Document segment:
[Start of Attachment]

Contax I ribbons

I need to figure out if this has anything to do with the release mechanism for the top curtain (regulated by the slow speed escapement) or maybe the curtain is snagging on the guides on the back plate.

when curtain gets stuck how you make it close?
 
If I manipulate the jammed lower curtain it will run down (not before the top curtain drops on it.
Otherwise I wind the shutter and set it to the faster speeds and then it'll work fine.

1/500th and 1/1000th seem to be capping again now. :(
 
If I manipulate the jammed lower curtain it will run down (not before the top curtain drops on it.
Otherwise I wind the shutter and set it to the faster speeds and then it'll work fine.

Same here. I still used faster speed setting at slow group to get slower 1/25sec (but honestly never use any slower then 1/50s so far)
 
I figured it out, more or less.

There are those two small bits of blade spring on the outside edges of the bottom curtain. At the same level as the friction buckles. These parts normally hit the bottom of the shutter crate, preventing the curtain from rolling up further.
Well, the one on the right side, looking from the back of the camera, was hitting one of the small gears of the slow speed escapement as the curtain came down. The blade would snag between the teeth of the gear, jamming both the curtain and the slow speed mechanism.
At first I thought this was done on purpose. The part hitting the gear to start the release of the top curtain.

[End of Attachment]

Data block:
[Start of Attachment]

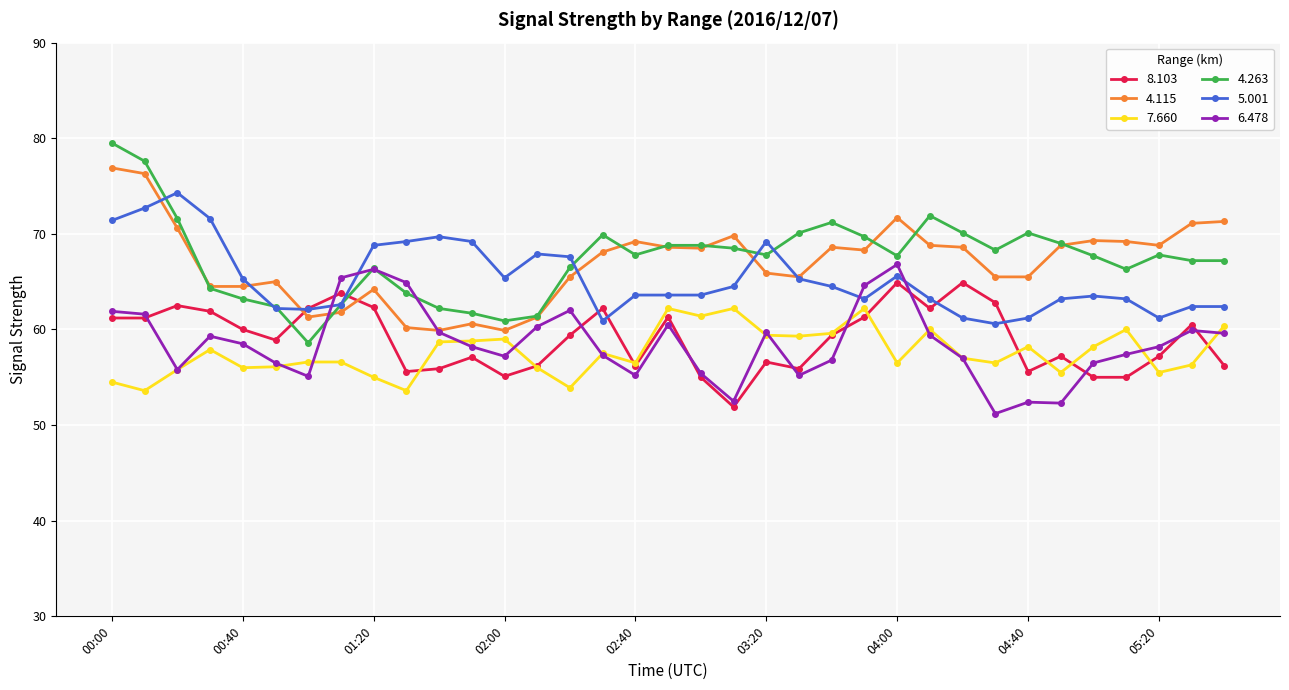

What is the value of the 4.263 point at the 34th from the left?

67.2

[End of Attachment]

Please list every shutter speed named in the Contax I ribbons text. The lines after the text play no part in this.

Task output: 1/500th, 1/1000th, 1/25sec, 1/50s